### DIRECTIONS FOR THIS TASK
Each entry below is to be transcribed exactly; pictures are not copied.

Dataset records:
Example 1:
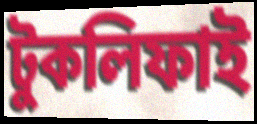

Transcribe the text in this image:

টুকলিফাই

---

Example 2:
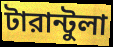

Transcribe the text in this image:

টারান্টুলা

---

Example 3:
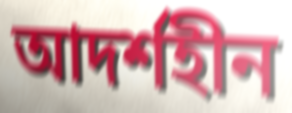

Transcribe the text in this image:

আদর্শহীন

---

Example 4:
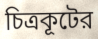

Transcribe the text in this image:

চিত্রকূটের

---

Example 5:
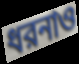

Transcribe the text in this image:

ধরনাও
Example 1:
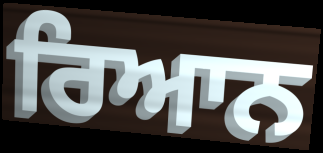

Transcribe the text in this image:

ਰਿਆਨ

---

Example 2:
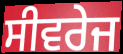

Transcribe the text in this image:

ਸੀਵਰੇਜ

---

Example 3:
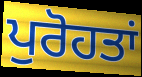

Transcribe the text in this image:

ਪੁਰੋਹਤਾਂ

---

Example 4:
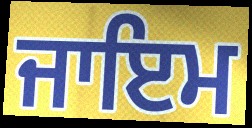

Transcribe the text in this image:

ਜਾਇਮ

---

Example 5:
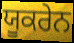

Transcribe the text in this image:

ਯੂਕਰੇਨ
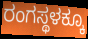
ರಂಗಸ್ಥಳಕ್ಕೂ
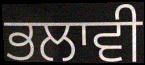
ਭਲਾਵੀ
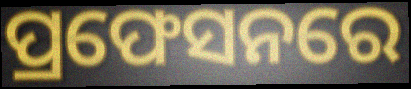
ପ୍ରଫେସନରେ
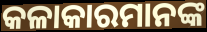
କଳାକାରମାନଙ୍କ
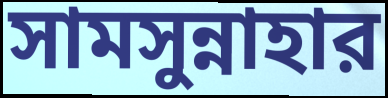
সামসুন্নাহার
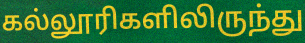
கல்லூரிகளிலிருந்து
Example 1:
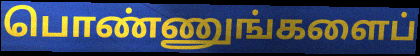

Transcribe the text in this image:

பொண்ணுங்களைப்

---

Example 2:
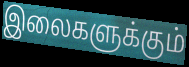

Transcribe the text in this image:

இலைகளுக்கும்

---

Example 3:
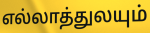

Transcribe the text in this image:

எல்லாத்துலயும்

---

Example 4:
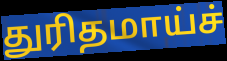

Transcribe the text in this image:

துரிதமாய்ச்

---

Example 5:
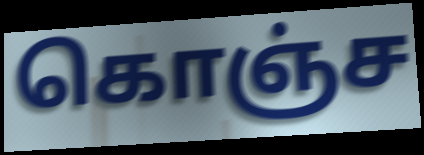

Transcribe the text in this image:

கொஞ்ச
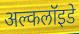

### WRITTEN SOLUTION
Example 1:

Transcribe the text in this image:

টুকলিফাই

---

Example 2:

Transcribe the text in this image:

টারান্টুলা

---

Example 3:

Transcribe the text in this image:

আদর্শহীন

---

Example 4:

Transcribe the text in this image:

চিত্রকূটের

---

Example 5:

Transcribe the text in this image:

ধরনাও
Example 1:

Transcribe the text in this image:

ਰਿਆਨ

---

Example 2:

Transcribe the text in this image:

ਸੀਵਰੇਜ

---

Example 3:

Transcribe the text in this image:

ਪੁਰੋਹਤਾਂ

---

Example 4:

Transcribe the text in this image:

ਜਾਇਮ

---

Example 5:

Transcribe the text in this image:

ਯੂਕਰੇਨ
ರಂಗಸ್ಥಳಕ್ಕೂ
ਭਲਾਵੀ
ପ୍ରଫେସନରେ
କଳାକାରମାନଙ୍କ
সামসুন্নাহার
கல்லூரிகளிலிருந்து
Example 1:

Transcribe the text in this image:

பொண்ணுங்களைப்

---

Example 2:

Transcribe the text in this image:

இலைகளுக்கும்

---

Example 3:

Transcribe the text in this image:

எல்லாத்துலயும்

---

Example 4:

Transcribe the text in this image:

துரிதமாய்ச்

---

Example 5:

Transcribe the text in this image:

கொஞ்ச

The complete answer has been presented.